> _The task_:
Examine the entries and show every line in which the word "reconnaissance" is found.
_ _ _
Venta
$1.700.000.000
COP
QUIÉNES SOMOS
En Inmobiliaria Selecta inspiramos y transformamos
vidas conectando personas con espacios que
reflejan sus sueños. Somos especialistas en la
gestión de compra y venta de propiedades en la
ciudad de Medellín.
_ _ _
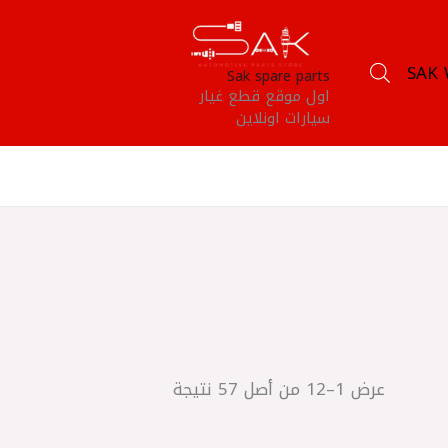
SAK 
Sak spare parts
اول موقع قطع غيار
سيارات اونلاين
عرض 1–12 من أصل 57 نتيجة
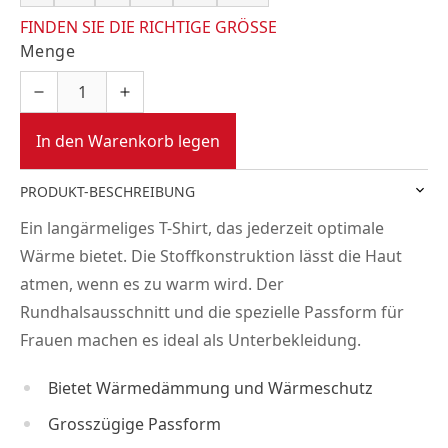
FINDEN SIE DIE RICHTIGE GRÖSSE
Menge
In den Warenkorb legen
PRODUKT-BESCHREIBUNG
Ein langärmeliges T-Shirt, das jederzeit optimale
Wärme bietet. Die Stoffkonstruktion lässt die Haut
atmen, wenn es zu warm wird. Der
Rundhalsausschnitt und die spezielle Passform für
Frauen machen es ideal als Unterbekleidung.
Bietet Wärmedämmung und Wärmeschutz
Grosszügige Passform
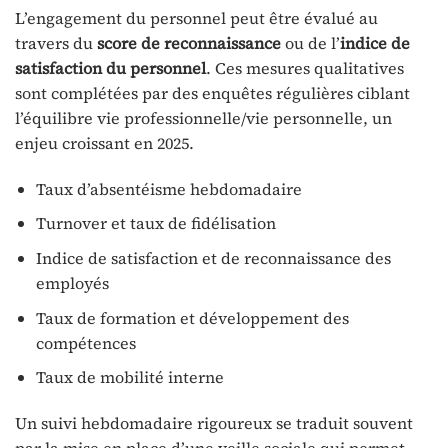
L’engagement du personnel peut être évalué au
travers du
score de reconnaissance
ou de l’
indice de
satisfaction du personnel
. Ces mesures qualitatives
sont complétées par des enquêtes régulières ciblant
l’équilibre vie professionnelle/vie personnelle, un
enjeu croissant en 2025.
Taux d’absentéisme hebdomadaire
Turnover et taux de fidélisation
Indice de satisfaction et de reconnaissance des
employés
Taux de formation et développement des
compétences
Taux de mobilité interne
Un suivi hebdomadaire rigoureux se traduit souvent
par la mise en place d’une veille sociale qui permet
_ _ _
> _Solution for this task_:
score de reconnaissance
Indice de satisfaction et de reconnaissance des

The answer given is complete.